Even as cannabis decriminalization or legalization is proposed in Virginia and in other states across the country, a full 40% of drug arrests nationwide in 2018 concerned marijuana. Police across the country arrest more people for cannabis than for any other single drug, and marijuana remains illegal at the federal level even as some states offer fully legal markets for recreational cannabis. In 2018, 663,000 people were arrested for some form of marijuana-related offenses, a substantial portion of the total 1,650,000 drug arrests nationwide.
After marijuana offenses, the second-largest category involved “other” drugs, including a wide range of stimulants, prescription medications and other substances, involved in 29% of drug cases. One-quarter of all drug arrests related to heroin, cocaine or other opioids, while 6% involved manufactured, synthetic or “designer” drugs. These total arrests include possession charges as well as those for sale, manufacturing or distribution. The overwhelming majority of people accused of marijuana crimes were arrested for possession. A full 92% of marijuana charges were for drug possession, even as prosecutions for cannabis possession have helped to spark demands for criminal justice reform.

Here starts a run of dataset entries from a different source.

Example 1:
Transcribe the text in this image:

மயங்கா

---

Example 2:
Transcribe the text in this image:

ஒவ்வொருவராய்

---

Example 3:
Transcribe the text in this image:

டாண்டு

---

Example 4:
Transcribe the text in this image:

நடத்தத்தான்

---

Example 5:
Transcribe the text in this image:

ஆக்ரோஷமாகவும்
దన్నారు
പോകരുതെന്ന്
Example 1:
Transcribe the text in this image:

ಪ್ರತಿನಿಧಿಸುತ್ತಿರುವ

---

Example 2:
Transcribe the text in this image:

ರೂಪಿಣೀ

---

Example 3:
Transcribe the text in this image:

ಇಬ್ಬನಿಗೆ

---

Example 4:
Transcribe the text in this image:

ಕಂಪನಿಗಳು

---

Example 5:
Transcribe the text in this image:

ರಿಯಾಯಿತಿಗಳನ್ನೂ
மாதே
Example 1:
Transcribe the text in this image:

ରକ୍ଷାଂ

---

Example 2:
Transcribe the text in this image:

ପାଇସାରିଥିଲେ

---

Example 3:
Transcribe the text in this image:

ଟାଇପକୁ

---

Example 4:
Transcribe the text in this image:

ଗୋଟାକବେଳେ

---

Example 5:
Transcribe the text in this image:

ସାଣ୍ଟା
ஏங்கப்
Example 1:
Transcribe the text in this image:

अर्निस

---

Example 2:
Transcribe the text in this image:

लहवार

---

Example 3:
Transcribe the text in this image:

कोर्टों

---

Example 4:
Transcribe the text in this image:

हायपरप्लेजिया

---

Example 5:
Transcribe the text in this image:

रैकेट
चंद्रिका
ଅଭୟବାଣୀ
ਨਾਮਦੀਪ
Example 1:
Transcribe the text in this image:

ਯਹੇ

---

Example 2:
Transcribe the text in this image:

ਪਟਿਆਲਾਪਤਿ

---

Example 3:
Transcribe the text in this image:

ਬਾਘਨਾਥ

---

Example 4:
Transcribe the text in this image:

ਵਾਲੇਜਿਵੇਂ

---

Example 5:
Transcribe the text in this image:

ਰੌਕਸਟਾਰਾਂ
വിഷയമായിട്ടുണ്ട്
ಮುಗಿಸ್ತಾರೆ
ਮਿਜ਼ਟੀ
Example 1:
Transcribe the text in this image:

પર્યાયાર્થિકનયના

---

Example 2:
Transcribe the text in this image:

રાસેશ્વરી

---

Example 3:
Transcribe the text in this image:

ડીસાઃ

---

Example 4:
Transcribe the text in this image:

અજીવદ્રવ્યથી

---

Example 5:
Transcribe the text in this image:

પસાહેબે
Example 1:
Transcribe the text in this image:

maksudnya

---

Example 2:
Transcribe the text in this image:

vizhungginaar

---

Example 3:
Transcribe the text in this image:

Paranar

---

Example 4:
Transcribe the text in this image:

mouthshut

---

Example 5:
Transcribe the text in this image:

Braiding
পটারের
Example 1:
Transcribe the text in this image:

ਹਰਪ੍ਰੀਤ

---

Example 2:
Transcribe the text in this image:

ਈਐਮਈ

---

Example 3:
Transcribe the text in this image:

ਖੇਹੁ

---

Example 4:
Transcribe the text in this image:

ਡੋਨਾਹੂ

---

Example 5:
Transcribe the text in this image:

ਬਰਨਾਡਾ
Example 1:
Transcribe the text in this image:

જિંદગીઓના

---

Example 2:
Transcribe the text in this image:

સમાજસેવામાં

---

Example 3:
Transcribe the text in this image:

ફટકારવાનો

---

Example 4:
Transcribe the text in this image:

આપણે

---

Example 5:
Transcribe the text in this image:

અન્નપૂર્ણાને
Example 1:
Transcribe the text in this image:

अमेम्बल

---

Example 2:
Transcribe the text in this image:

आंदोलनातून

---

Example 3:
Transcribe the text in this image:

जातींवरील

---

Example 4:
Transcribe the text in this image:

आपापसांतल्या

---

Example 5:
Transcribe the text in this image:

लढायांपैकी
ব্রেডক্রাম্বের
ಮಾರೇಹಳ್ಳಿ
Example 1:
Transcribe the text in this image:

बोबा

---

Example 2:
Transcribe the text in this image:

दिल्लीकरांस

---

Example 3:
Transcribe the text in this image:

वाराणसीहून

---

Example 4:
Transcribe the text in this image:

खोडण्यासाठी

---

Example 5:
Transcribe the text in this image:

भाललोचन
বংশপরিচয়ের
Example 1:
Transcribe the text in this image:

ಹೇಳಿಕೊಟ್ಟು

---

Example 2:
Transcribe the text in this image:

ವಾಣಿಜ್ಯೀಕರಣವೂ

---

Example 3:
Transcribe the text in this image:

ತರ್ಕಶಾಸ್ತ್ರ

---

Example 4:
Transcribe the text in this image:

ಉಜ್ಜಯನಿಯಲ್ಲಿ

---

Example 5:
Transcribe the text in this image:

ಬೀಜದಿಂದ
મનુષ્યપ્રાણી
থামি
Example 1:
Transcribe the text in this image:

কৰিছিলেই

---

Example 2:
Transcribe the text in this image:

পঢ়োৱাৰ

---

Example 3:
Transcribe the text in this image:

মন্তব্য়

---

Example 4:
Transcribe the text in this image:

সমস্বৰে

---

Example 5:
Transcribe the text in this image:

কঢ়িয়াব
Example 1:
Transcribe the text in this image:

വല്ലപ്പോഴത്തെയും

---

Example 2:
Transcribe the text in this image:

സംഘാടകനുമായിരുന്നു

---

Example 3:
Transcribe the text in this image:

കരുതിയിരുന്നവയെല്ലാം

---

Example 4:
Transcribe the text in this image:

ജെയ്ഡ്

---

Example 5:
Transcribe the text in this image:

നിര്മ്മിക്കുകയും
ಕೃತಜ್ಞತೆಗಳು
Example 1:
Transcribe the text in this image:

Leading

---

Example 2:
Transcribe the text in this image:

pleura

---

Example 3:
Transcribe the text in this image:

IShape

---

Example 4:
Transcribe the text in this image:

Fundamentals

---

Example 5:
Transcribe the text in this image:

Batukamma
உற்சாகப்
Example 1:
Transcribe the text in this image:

Ten states have legalized recreational cannabis, while 26 states have adopted some form of decriminalization. The legislative changes have made a difference; in 2010, marijuana arrests made up over half of all drug charges nationwide. They are at their lowest level in 20 years, but still continue to involve hundreds of thousands of people every year in the criminal justice system.
In Virginia, marijuana possession is still illegal, even in small amounts, although a number of prominent politicians have voiced support for decriminalization or legalization. People charged with drug offenses over marijuana can still face serious consequences, including a criminal record or even jail time. A criminal defense lawyer may help people to protect their rights and work to prevent a conviction.